▶ _THE TASK_: Restate the data exactly, with nothing altered.

▶ _PROVIDED ENTRIES_:
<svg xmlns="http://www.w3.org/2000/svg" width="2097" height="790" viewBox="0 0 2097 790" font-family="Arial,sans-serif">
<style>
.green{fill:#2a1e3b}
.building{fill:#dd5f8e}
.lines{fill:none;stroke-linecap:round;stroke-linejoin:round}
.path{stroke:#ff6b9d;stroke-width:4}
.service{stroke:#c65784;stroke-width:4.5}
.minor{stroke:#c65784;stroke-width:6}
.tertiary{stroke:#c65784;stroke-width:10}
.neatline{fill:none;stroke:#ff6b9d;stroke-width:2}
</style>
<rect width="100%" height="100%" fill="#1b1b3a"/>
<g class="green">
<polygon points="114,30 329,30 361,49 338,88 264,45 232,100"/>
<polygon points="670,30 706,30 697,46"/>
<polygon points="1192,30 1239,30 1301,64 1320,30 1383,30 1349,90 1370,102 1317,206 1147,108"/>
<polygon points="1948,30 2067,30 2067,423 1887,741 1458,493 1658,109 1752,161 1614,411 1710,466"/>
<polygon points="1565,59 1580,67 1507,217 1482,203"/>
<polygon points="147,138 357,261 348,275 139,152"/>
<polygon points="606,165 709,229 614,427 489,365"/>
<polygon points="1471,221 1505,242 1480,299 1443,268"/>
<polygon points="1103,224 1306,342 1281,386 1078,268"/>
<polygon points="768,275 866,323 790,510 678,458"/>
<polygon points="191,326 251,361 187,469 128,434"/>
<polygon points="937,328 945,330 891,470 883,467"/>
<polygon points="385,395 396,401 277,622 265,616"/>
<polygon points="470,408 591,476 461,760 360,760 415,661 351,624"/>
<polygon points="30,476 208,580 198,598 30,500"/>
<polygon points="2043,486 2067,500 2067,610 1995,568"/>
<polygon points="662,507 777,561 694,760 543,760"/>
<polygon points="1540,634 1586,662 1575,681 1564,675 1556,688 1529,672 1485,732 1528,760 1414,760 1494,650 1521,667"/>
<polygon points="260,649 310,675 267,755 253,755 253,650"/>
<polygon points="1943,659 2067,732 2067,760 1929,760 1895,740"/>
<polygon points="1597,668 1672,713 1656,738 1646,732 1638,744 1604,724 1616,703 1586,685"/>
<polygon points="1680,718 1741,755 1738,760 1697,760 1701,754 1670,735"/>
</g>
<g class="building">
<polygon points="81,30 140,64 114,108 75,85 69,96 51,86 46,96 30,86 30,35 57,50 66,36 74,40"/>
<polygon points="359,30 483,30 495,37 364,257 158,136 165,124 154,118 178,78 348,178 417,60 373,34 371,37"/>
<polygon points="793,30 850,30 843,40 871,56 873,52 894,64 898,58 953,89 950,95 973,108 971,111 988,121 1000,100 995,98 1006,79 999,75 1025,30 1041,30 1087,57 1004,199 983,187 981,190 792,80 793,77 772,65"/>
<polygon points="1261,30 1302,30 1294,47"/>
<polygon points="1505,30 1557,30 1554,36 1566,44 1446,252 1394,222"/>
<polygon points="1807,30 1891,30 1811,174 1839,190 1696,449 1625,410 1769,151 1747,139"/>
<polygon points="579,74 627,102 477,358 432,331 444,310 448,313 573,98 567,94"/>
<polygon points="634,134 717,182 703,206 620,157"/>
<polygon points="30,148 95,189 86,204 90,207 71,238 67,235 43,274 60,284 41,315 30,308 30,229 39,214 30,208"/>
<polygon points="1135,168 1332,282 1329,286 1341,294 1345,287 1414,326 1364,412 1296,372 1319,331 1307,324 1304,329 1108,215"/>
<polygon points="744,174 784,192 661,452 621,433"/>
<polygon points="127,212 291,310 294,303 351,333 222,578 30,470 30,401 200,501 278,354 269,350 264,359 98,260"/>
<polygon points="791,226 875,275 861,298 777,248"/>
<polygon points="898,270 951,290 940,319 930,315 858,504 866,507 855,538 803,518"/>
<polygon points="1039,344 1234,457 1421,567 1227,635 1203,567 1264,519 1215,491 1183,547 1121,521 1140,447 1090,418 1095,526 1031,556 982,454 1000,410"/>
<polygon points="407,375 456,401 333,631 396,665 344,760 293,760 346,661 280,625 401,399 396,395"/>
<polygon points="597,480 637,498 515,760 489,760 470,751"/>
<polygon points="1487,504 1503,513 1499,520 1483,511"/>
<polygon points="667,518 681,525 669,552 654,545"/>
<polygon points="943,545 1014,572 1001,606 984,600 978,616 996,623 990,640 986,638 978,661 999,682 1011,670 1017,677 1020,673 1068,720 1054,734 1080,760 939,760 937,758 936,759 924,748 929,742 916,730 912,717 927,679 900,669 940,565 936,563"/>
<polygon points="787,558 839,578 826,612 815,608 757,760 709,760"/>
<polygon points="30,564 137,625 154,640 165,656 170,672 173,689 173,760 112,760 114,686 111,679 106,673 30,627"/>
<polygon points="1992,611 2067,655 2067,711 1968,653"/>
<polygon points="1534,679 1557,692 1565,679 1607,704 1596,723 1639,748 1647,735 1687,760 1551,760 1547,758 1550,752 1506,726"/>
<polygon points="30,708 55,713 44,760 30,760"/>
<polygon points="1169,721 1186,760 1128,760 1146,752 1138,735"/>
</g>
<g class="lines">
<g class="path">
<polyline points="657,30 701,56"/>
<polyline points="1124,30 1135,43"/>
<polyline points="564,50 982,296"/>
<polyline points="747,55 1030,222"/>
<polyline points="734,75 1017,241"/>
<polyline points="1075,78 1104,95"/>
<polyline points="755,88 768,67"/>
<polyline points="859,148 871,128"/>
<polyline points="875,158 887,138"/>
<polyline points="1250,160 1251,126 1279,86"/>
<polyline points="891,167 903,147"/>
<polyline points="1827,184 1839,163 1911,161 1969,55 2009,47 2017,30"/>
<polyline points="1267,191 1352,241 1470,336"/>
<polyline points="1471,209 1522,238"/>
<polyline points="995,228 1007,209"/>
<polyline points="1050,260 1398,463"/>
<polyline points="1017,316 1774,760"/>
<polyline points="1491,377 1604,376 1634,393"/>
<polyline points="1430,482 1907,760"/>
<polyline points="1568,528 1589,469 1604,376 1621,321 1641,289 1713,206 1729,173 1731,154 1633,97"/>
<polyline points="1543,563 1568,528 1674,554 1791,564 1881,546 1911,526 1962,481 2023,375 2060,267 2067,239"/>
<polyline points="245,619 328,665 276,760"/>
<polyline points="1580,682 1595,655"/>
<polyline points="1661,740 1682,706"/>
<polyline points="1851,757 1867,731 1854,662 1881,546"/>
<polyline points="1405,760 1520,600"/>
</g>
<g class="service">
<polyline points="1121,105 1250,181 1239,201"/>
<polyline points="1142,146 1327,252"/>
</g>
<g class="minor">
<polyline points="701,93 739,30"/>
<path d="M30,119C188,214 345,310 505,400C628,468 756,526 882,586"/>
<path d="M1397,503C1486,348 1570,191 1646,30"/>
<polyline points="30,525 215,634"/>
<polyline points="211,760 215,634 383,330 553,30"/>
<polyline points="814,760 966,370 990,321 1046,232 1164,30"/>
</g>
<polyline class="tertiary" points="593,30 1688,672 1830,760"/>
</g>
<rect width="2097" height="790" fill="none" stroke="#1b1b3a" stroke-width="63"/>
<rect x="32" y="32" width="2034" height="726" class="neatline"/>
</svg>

▶ _RESULT_:
<svg xmlns="http://www.w3.org/2000/svg" width="2097" height="790" viewBox="0 0 2097 790" font-family="Arial,sans-serif">
<style>
.green{fill:#2a1e3b}
.building{fill:#dd5f8e}
.lines{fill:none;stroke-linecap:round;stroke-linejoin:round}
.path{stroke:#ff6b9d;stroke-width:4}
.service{stroke:#c65784;stroke-width:4.5}
.minor{stroke:#c65784;stroke-width:6}
.tertiary{stroke:#c65784;stroke-width:10}
.neatline{fill:none;stroke:#ff6b9d;stroke-width:2}
</style>
<rect width="100%" height="100%" fill="#1b1b3a"/>
<g class="green">
<polygon points="114,30 329,30 361,49 338,88 264,45 232,100"/>
<polygon points="670,30 706,30 697,46"/>
<polygon points="1192,30 1239,30 1301,64 1320,30 1383,30 1349,90 1370,102 1317,206 1147,108"/>
<polygon points="1948,30 2067,30 2067,423 1887,741 1458,493 1658,109 1752,161 1614,411 1710,466"/>
<polygon points="1565,59 1580,67 1507,217 1482,203"/>
<polygon points="147,138 357,261 348,275 139,152"/>
<polygon points="606,165 709,229 614,427 489,365"/>
<polygon points="1471,221 1505,242 1480,299 1443,268"/>
<polygon points="1103,224 1306,342 1281,386 1078,268"/>
<polygon points="768,275 866,323 790,510 678,458"/>
<polygon points="191,326 251,361 187,469 128,434"/>
<polygon points="937,328 945,330 891,470 883,467"/>
<polygon points="385,395 396,401 277,622 265,616"/>
<polygon points="470,408 591,476 461,760 360,760 415,661 351,624"/>
<polygon points="30,476 208,580 198,598 30,500"/>
<polygon points="2043,486 2067,500 2067,610 1995,568"/>
<polygon points="662,507 777,561 694,760 543,760"/>
<polygon points="1540,634 1586,662 1575,681 1564,675 1556,688 1529,672 1485,732 1528,760 1414,760 1494,650 1521,667"/>
<polygon points="260,649 310,675 267,755 253,755 253,650"/>
<polygon points="1943,659 2067,732 2067,760 1929,760 1895,740"/>
<polygon points="1597,668 1672,713 1656,738 1646,732 1638,744 1604,724 1616,703 1586,685"/>
<polygon points="1680,718 1741,755 1738,760 1697,760 1701,754 1670,735"/>
</g>
<g class="building">
<polygon points="81,30 140,64 114,108 75,85 69,96 51,86 46,96 30,86 30,35 57,50 66,36 74,40"/>
<polygon points="359,30 483,30 495,37 364,257 158,136 165,124 154,118 178,78 348,178 417,60 373,34 371,37"/>
<polygon points="793,30 850,30 843,40 871,56 873,52 894,64 898,58 953,89 950,95 973,108 971,111 988,121 1000,100 995,98 1006,79 999,75 1025,30 1041,30 1087,57 1004,199 983,187 981,190 792,80 793,77 772,65"/>
<polygon points="1261,30 1302,30 1294,47"/>
<polygon points="1505,30 1557,30 1554,36 1566,44 1446,252 1394,222"/>
<polygon points="1807,30 1891,30 1811,174 1839,190 1696,449 1625,410 1769,151 1747,139"/>
<polygon points="579,74 627,102 477,358 432,331 444,310 448,313 573,98 567,94"/>
<polygon points="634,134 717,182 703,206 620,157"/>
<polygon points="30,148 95,189 86,204 90,207 71,238 67,235 43,274 60,284 41,315 30,308 30,229 39,214 30,208"/>
<polygon points="1135,168 1332,282 1329,286 1341,294 1345,287 1414,326 1364,412 1296,372 1319,331 1307,324 1304,329 1108,215"/>
<polygon points="744,174 784,192 661,452 621,433"/>
<polygon points="127,212 291,310 294,303 351,333 222,578 30,470 30,401 200,501 278,354 269,350 264,359 98,260"/>
<polygon points="791,226 875,275 861,298 777,248"/>
<polygon points="898,270 951,290 940,319 930,315 858,504 866,507 855,538 803,518"/>
<polygon points="1039,344 1234,457 1421,567 1227,635 1203,567 1264,519 1215,491 1183,547 1121,521 1140,447 1090,418 1095,526 1031,556 982,454 1000,410"/>
<polygon points="407,375 456,401 333,631 396,665 344,760 293,760 346,661 280,625 401,399 396,395"/>
<polygon points="597,480 637,498 515,760 489,760 470,751"/>
<polygon points="1487,504 1503,513 1499,520 1483,511"/>
<polygon points="667,518 681,525 669,552 654,545"/>
<polygon points="943,545 1014,572 1001,606 984,600 978,616 996,623 990,640 986,638 978,661 999,682 1011,670 1017,677 1020,673 1068,720 1054,734 1080,760 939,760 937,758 936,759 924,748 929,742 916,730 912,717 927,679 900,669 940,565 936,563"/>
<polygon points="787,558 839,578 826,612 815,608 757,760 709,760"/>
<polygon points="30,564 137,625 154,640 165,656 170,672 173,689 173,760 112,760 114,686 111,679 106,673 30,627"/>
<polygon points="1992,611 2067,655 2067,711 1968,653"/>
<polygon points="1534,679 1557,692 1565,679 1607,704 1596,723 1639,748 1647,735 1687,760 1551,760 1547,758 1550,752 1506,726"/>
<polygon points="30,708 55,713 44,760 30,760"/>
<polygon points="1169,721 1186,760 1128,760 1146,752 1138,735"/>
</g>
<g class="lines">
<g class="path">
<polyline points="657,30 701,56"/>
<polyline points="1124,30 1135,43"/>
<polyline points="564,50 982,296"/>
<polyline points="747,55 1030,222"/>
<polyline points="734,75 1017,241"/>
<polyline points="1075,78 1104,95"/>
<polyline points="755,88 768,67"/>
<polyline points="859,148 871,128"/>
<polyline points="875,158 887,138"/>
<polyline points="1250,160 1251,126 1279,86"/>
<polyline points="891,167 903,147"/>
<polyline points="1827,184 1839,163 1911,161 1969,55 2009,47 2017,30"/>
<polyline points="1267,191 1352,241 1470,336"/>
<polyline points="1471,209 1522,238"/>
<polyline points="995,228 1007,209"/>
<polyline points="1050,260 1398,463"/>
<polyline points="1017,316 1774,760"/>
<polyline points="1491,377 1604,376 1634,393"/>
<polyline points="1430,482 1907,760"/>
<polyline points="1568,528 1589,469 1604,376 1621,321 1641,289 1713,206 1729,173 1731,154 1633,97"/>
<polyline points="1543,563 1568,528 1674,554 1791,564 1881,546 1911,526 1962,481 2023,375 2060,267 2067,239"/>
<polyline points="245,619 328,665 276,760"/>
<polyline points="1580,682 1595,655"/>
<polyline points="1661,740 1682,706"/>
<polyline points="1851,757 1867,731 1854,662 1881,546"/>
<polyline points="1405,760 1520,600"/>
</g>
<g class="service">
<polyline points="1121,105 1250,181 1239,201"/>
<polyline points="1142,146 1327,252"/>
</g>
<g class="minor">
<polyline points="701,93 739,30"/>
<path d="M30,119C188,214 345,310 505,400C628,468 756,526 882,586"/>
<path d="M1397,503C1486,348 1570,191 1646,30"/>
<polyline points="30,525 215,634"/>
<polyline points="211,760 215,634 383,330 553,30"/>
<polyline points="814,760 966,370 990,321 1046,232 1164,30"/>
</g>
<polyline class="tertiary" points="593,30 1688,672 1830,760"/>
</g>
<rect width="2097" height="790" fill="none" stroke="#1b1b3a" stroke-width="63"/>
<rect x="32" y="32" width="2034" height="726" class="neatline"/>
</svg>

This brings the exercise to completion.